L’innocente créature, comme si elle comprenait ce qui se passait, jeta ses bras autour du cou de son père en éclatant en sanglots.

Celui-ci, étroitement attaché, ne pouvait que lui prodiguer des baisers, dans lesquels passait son âme tout entière.

Ce spectacle avait quelque chose de hideux, on aurait dit un épisode du sabbat.

Ces cinq hommes attachés nus à des arbres, ces enfants se tordant, en poussant des cris déchirants, sur des charbons ardents, et ces Indiens impassibles, éclairés d’une manière sinistre par les reflets rougeâtres des flammes du brasier, complétaient le plus épouvantable tableau que jamais l’imagination la plus folie d’un peintre ait pu inventer.

« Assez ! dit Natah-Otann.

— Un dernier don, un dernier souvenir. »

Le chef haussa les épaules.

« À quoi bon ? fit-il.

— À me rendre moins cruelle la mort que tu me réserves.

— Finissons-en ; que veux-tu encore ?

— Suspends au cou de ma fille cette boucle d’oreille attachée avec une mèche de mes cheveux.

— Est-ce bien tout ?

— C’est tout.

— Soit. »

Le chef s’approcha, ôta de l’oreille droite de l’émigrant l’anneau d’or qui la traversait, coupa avec son couteau à scalper une mèche de ses cheveux, et, se tournant vers lui avec un rire sardonique :

« Écoute bien, lui dit-il ; tes compagnons et toi vous allez être écorchés vifs ; c’est avec un lambeau de ta peau que je ferai le sac et la lanière qui serviront à suspendre tes cheveux et ta boucle d’oreille au cou de ta fille ; tu vois que je suis généreux, je t’accorde plus que tu ne m’as demandé ; seulement rappelle-toi nos conditions. »

L’émigrant lui lança un regard de mépris.

« Tiens tes promesses comme je saurai tenir les miennes, bourreau, lui dit-il d’une voix ferme : commence la torture, si cruelle qu’elle soit, tu verras mourir un homme ! »

Les choses s’exécutèrent comme cela avait été convenu.

L’émigrant et ses domestiques furent écorchés vifs devant les deux pauvres enfants qui rôtissaient à leurs pieds.

L’émigrant supporta le supplice avec un courage devant lequel le chef s’inclina avec admiration. Pas un cri, pas une plainte, pas un soupir ne sortirent de sa poitrine saignante : il fut de granit.

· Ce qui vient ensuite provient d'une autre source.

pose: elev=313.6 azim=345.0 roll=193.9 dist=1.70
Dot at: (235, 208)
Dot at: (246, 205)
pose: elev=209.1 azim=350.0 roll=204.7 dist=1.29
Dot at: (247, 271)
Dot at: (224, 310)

Lorsque toute la peau lui fut enlevée, Natah-Otann s’approcha de lui : le malheureux n’était pas mort.

« Tu es un homme, lui dit-il, meurs satisfait, je tiendrai la promesse que je t’ai faite. »

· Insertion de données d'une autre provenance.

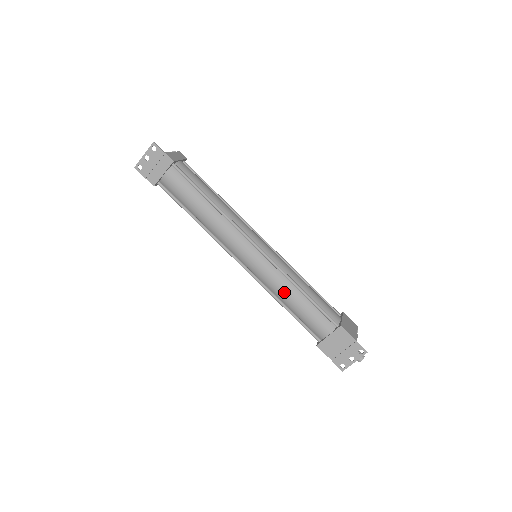
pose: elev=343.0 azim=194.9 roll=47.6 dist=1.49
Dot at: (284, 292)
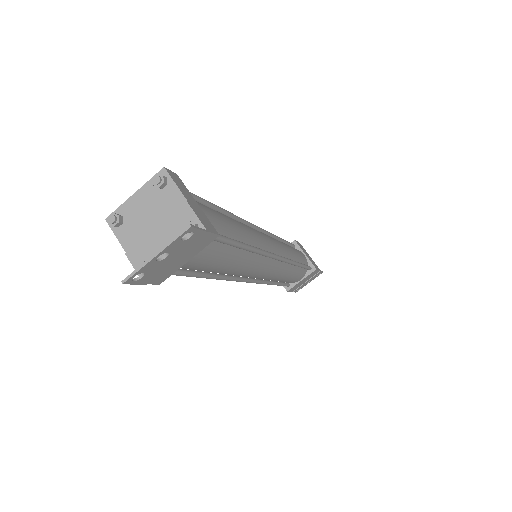
Dot at: (284, 277)
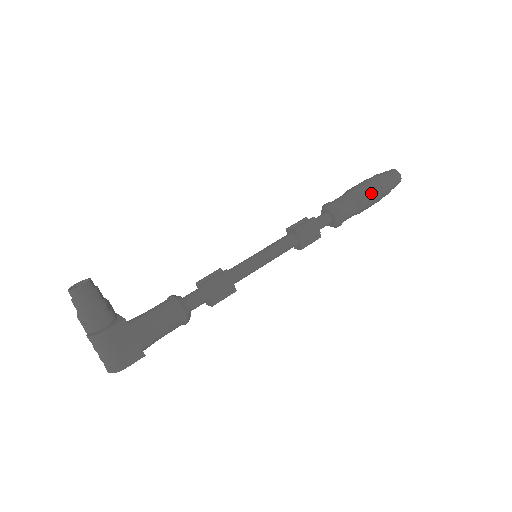
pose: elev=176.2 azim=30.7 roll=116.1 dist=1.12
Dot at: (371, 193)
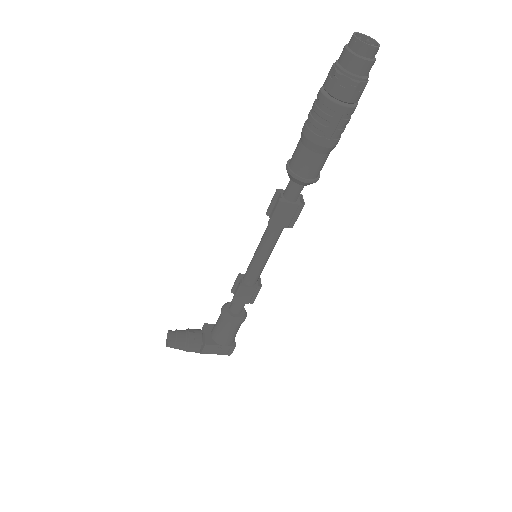
Dot at: (330, 126)
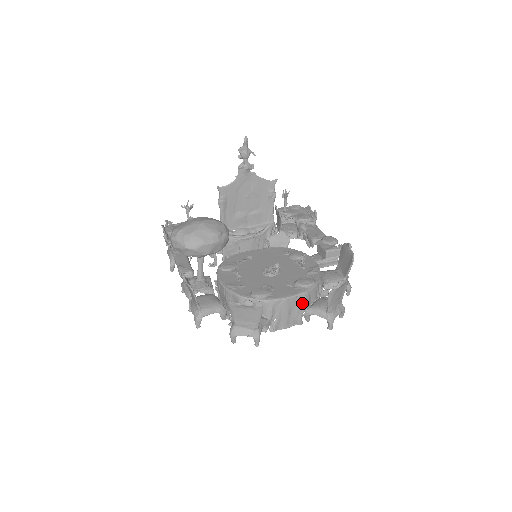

Et ému sans doute par un sentiment de pitié pour tant de constance, il lui brûla la cervelle.

Cet horrible supplice avait duré plus de quatre heures[1].

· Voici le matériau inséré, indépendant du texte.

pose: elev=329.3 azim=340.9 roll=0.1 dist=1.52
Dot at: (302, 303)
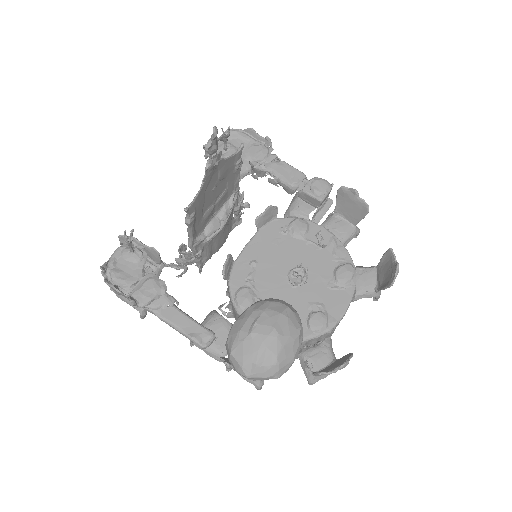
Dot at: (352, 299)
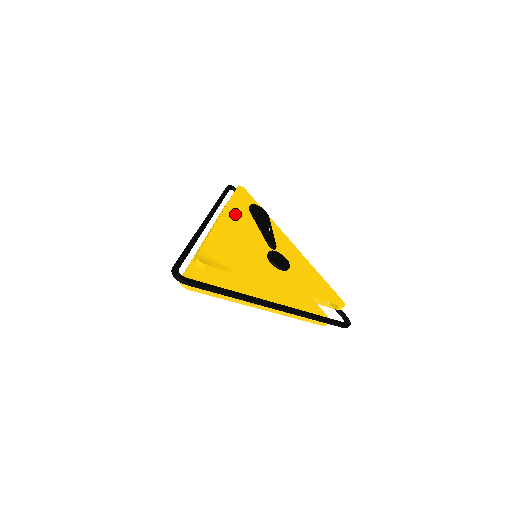
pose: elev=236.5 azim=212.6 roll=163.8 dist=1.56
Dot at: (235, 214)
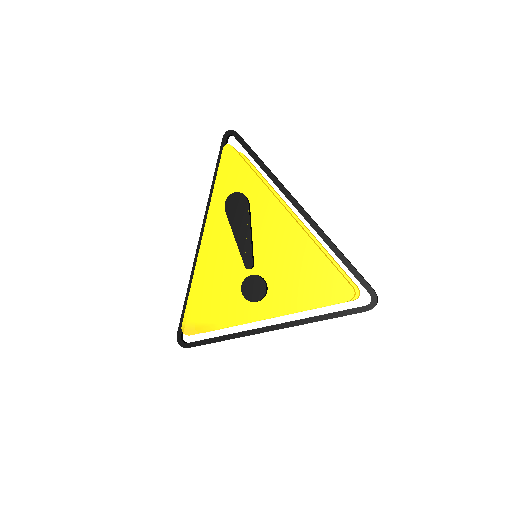
Dot at: (217, 222)
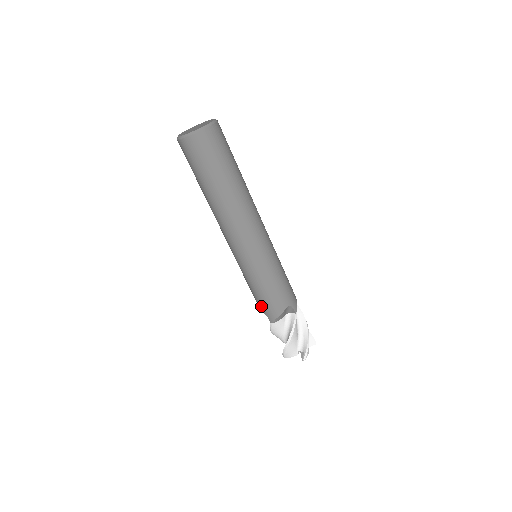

Les Indiens pillèrent et saccagèrent tout ce que possédaient les Américains ; ce qu’ils ne purent emporter, ils le brûlèrent.

Natah-Otann tint strictement le serment qu’il avait fait à sa victime.

Comme il le lui avait dit, avec un lambeau de sa peau, tannée tint bien que mal, il confectionna lui-même un sachet dans lequel il plaça la mèche de cheveux et la boucle d’oreille, puis il suspendit le tout au cou de l’enfant par une lanière faite aussi avec la peau de son père.

Pendant le chemin pour retourner au village, Natah-Otann s’occupa seul de la pauvre petite créature, à laquelle il prodigua constamment les soins les plus assidus.

En arrivant à la tribu, le chef déclara devant tous qu’il adoptait cette enfant, et lui donna le nom de Fleur-de-Liane.

À l’époque où commence ce récit, Fleur-de-Liane avait quatorze ans ; c’était une délicieuse créature, douce et naïve, belle comme la Vierge des dernières amours, dont les grands yeux bleus à fleur de tête, bordés de longs cils bruns, réfléchissaient l’azur du ciel, et qui parcourait, folle et insoucieuse, à la suite de sa tribu, les sentes inexplorées des forêts de la prairie, rêvant parfois sous les voûtes ombreuses des arbres centenaires, vivant comme vivent les oiseaux, oubliant le passé qui, pour elle, était hier, ne se souciant pas de l’avenir qui n’exis-

  1. Pour que l’on ne nous accuse pas de faire de l’horrible à froid, nous déclarons ici que cette scène est rigoureusement historique.